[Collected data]
==================================================
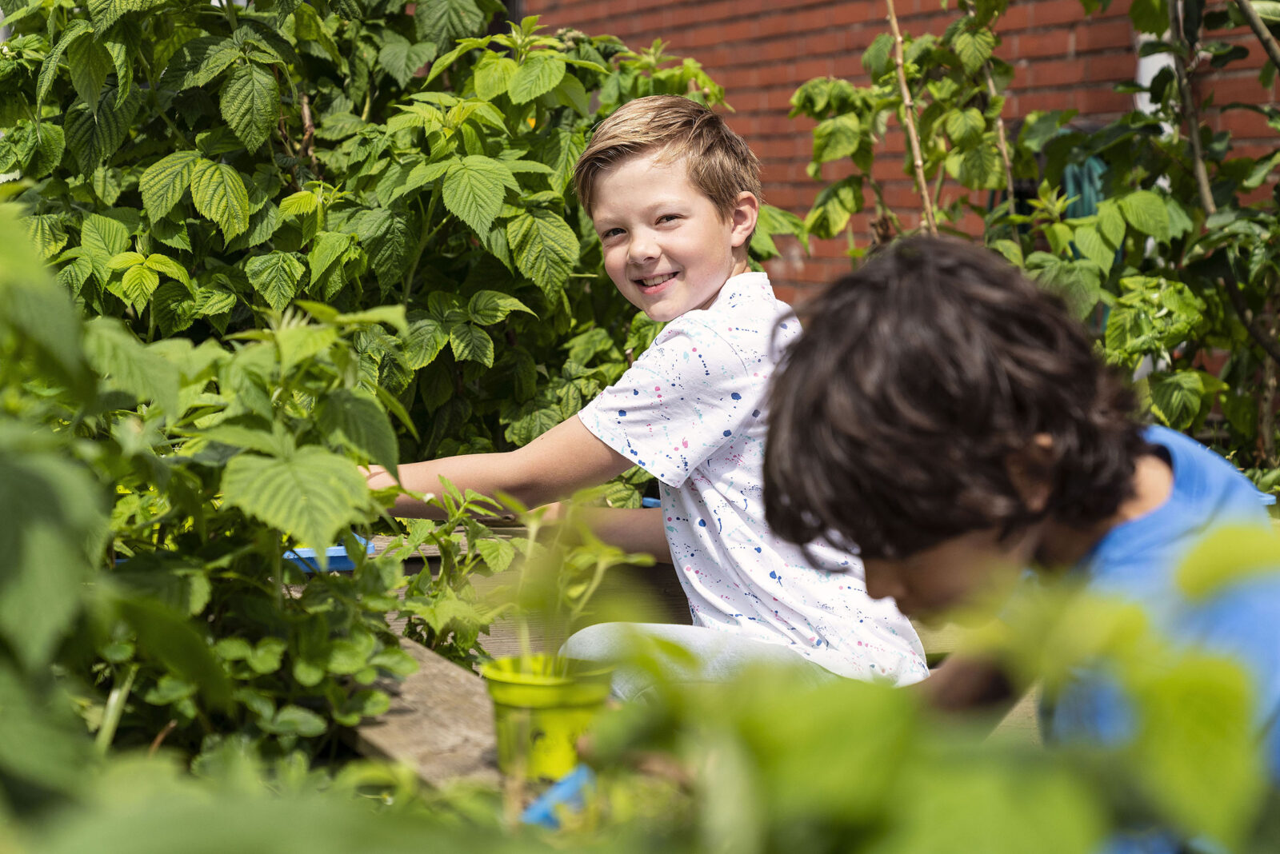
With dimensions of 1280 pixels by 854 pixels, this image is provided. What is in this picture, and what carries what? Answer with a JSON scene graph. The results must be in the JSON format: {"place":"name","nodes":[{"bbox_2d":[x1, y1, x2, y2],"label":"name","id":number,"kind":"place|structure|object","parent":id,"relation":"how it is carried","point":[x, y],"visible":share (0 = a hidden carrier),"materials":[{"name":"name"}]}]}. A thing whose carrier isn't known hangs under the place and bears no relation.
{"place":"outdoors","nodes":[
{"label":"outdoors","id":0,"kind":"place"},
{"bbox_2d":[530,0,1279,311],"label":"brick wall","id":1,"kind":"structure","parent":0,"point":[1081,41],"materials":[{"name":"red brick"}]},
{"bbox_2d":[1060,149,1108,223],"label":"green hose","id":2,"kind":"object","parent":1,"relation":"hanging from","point":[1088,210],"visible":0.32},
{"bbox_2d":[1135,33,1174,126],"label":"white pipe","id":3,"kind":"object","parent":1,"relation":"attached to","point":[1148,81],"visible":0.11,"materials":[{"name":"white plastic"}]},
{"label":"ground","id":4,"kind":"structure","parent":0},
{"bbox_2d":[0,205,423,784],"label":"leafy plant","id":5,"kind":"object","parent":4,"relation":"on","point":[206,596],"visible":0.91,"materials":[{"name":"green plant"}]},
{"bbox_2d":[0,0,749,476],"label":"shrub","id":6,"kind":"object","parent":4,"relation":"on","point":[83,140],"visible":0.76,"materials":[{"name":"green plant"}]},
{"bbox_2d":[347,636,501,792],"label":"wooden plank","id":7,"kind":"object","parent":4,"relation":"on","point":[417,698],"visible":0.42,"materials":[{"name":"brown wood"}]},
{"bbox_2d":[482,653,613,782],"label":"green pot","id":8,"kind":"object","parent":7,"relation":"on","point":[547,710],"visible":0.81,"materials":[{"name":"green plastic"}]},
{"bbox_2d":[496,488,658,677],"label":"seedling","id":9,"kind":"object","parent":8,"relation":"in","point":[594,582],"visible":0.74,"materials":[{"name":"green plant"}]},
{"bbox_2d":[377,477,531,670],"label":"plant","id":10,"kind":"object","parent":4,"relation":"on","point":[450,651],"visible":0.69,"materials":[{"name":"green plant"}]},
{"bbox_2d":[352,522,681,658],"label":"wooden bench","id":11,"kind":"object","parent":4,"relation":"on","point":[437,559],"visible":0.2,"materials":[{"name":"brown wood"}]},
{"bbox_2d":[281,536,376,572],"label":"blue tray","id":12,"kind":"object","parent":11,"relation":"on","point":[304,556],"visible":0.36,"materials":[{"name":"blue plastic"}]},
{"bbox_2d":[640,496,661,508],"label":"blue object","id":13,"kind":"object","parent":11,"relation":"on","point":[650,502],"visible":0.2,"materials":[{"name":"blue plastic"}]},
{"bbox_2d":[520,764,596,830],"label":"blue object","id":14,"kind":"object","parent":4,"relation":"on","point":[567,786],"visible":0.45,"materials":[{"name":"blue plastic"}]},
{"bbox_2d":[364,92,931,698],"label":"boy","id":15,"kind":"object","parent":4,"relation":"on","point":[705,292],"visible":0.82},
{"bbox_2d":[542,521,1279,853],"label":"plant","id":16,"kind":"object","parent":4,"relation":"on","point":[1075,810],"visible":0.95,"materials":[{"name":"green plant"}]},
{"bbox_2d":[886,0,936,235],"label":"bare branch","id":17,"kind":"object","parent":4,"relation":"on","point":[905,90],"visible":0.78,"materials":[{"name":"brown wood"}]},
{"bbox_2d":[752,235,1279,853],"label":"child","id":18,"kind":"object","parent":4,"relation":"on","point":[880,300],"visible":0.89},
{"bbox_2d":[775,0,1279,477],"label":"shrub","id":19,"kind":"object","parent":4,"relation":"on","point":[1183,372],"visible":0.73,"materials":[{"name":"green plant"}]},
{"bbox_2d":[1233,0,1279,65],"label":"bare branch","id":20,"kind":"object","parent":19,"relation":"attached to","point":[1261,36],"visible":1,"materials":[{"name":"brown wood"}]},
{"bbox_2d":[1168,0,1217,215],"label":"bare branch","id":21,"kind":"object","parent":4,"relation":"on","point":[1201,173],"visible":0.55,"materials":[{"name":"brown wood"}]}
]}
==================================================
Your objective ::
Output the records above exactly as they are, leaving out the pictures.

Answer to the exercise ::
With dimensions of 1280 pixels by 854 pixels, this image is provided. What is in this picture, and what carries what? Answer with a JSON scene graph. The results must be in the JSON format: {"place":"name","nodes":[{"bbox_2d":[x1, y1, x2, y2],"label":"name","id":number,"kind":"place|structure|object","parent":id,"relation":"how it is carried","point":[x, y],"visible":share (0 = a hidden carrier),"materials":[{"name":"name"}]}]}. A thing whose carrier isn't known hangs under the place and bears no relation.
{"place":"outdoors","nodes":[
{"label":"outdoors","id":0,"kind":"place"},
{"bbox_2d":[530,0,1279,311],"label":"brick wall","id":1,"kind":"structure","parent":0,"point":[1081,41],"materials":[{"name":"red brick"}]},
{"bbox_2d":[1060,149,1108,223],"label":"green hose","id":2,"kind":"object","parent":1,"relation":"hanging from","point":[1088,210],"visible":0.32},
{"bbox_2d":[1135,33,1174,126],"label":"white pipe","id":3,"kind":"object","parent":1,"relation":"attached to","point":[1148,81],"visible":0.11,"materials":[{"name":"white plastic"}]},
{"label":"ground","id":4,"kind":"structure","parent":0},
{"bbox_2d":[0,205,423,784],"label":"leafy plant","id":5,"kind":"object","parent":4,"relation":"on","point":[206,596],"visible":0.91,"materials":[{"name":"green plant"}]},
{"bbox_2d":[0,0,749,476],"label":"shrub","id":6,"kind":"object","parent":4,"relation":"on","point":[83,140],"visible":0.76,"materials":[{"name":"green plant"}]},
{"bbox_2d":[347,636,501,792],"label":"wooden plank","id":7,"kind":"object","parent":4,"relation":"on","point":[417,698],"visible":0.42,"materials":[{"name":"brown wood"}]},
{"bbox_2d":[482,653,613,782],"label":"green pot","id":8,"kind":"object","parent":7,"relation":"on","point":[547,710],"visible":0.81,"materials":[{"name":"green plastic"}]},
{"bbox_2d":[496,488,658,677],"label":"seedling","id":9,"kind":"object","parent":8,"relation":"in","point":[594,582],"visible":0.74,"materials":[{"name":"green plant"}]},
{"bbox_2d":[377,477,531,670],"label":"plant","id":10,"kind":"object","parent":4,"relation":"on","point":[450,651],"visible":0.69,"materials":[{"name":"green plant"}]},
{"bbox_2d":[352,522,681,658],"label":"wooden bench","id":11,"kind":"object","parent":4,"relation":"on","point":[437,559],"visible":0.2,"materials":[{"name":"brown wood"}]},
{"bbox_2d":[281,536,376,572],"label":"blue tray","id":12,"kind":"object","parent":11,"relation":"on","point":[304,556],"visible":0.36,"materials":[{"name":"blue plastic"}]},
{"bbox_2d":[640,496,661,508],"label":"blue object","id":13,"kind":"object","parent":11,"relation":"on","point":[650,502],"visible":0.2,"materials":[{"name":"blue plastic"}]},
{"bbox_2d":[520,764,596,830],"label":"blue object","id":14,"kind":"object","parent":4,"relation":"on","point":[567,786],"visible":0.45,"materials":[{"name":"blue plastic"}]},
{"bbox_2d":[364,92,931,698],"label":"boy","id":15,"kind":"object","parent":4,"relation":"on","point":[705,292],"visible":0.82},
{"bbox_2d":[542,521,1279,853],"label":"plant","id":16,"kind":"object","parent":4,"relation":"on","point":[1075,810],"visible":0.95,"materials":[{"name":"green plant"}]},
{"bbox_2d":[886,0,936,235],"label":"bare branch","id":17,"kind":"object","parent":4,"relation":"on","point":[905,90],"visible":0.78,"materials":[{"name":"brown wood"}]},
{"bbox_2d":[752,235,1279,853],"label":"child","id":18,"kind":"object","parent":4,"relation":"on","point":[880,300],"visible":0.89},
{"bbox_2d":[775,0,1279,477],"label":"shrub","id":19,"kind":"object","parent":4,"relation":"on","point":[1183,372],"visible":0.73,"materials":[{"name":"green plant"}]},
{"bbox_2d":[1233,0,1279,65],"label":"bare branch","id":20,"kind":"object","parent":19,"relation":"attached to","point":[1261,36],"visible":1,"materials":[{"name":"brown wood"}]},
{"bbox_2d":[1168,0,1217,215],"label":"bare branch","id":21,"kind":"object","parent":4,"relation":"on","point":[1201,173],"visible":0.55,"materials":[{"name":"brown wood"}]}
]}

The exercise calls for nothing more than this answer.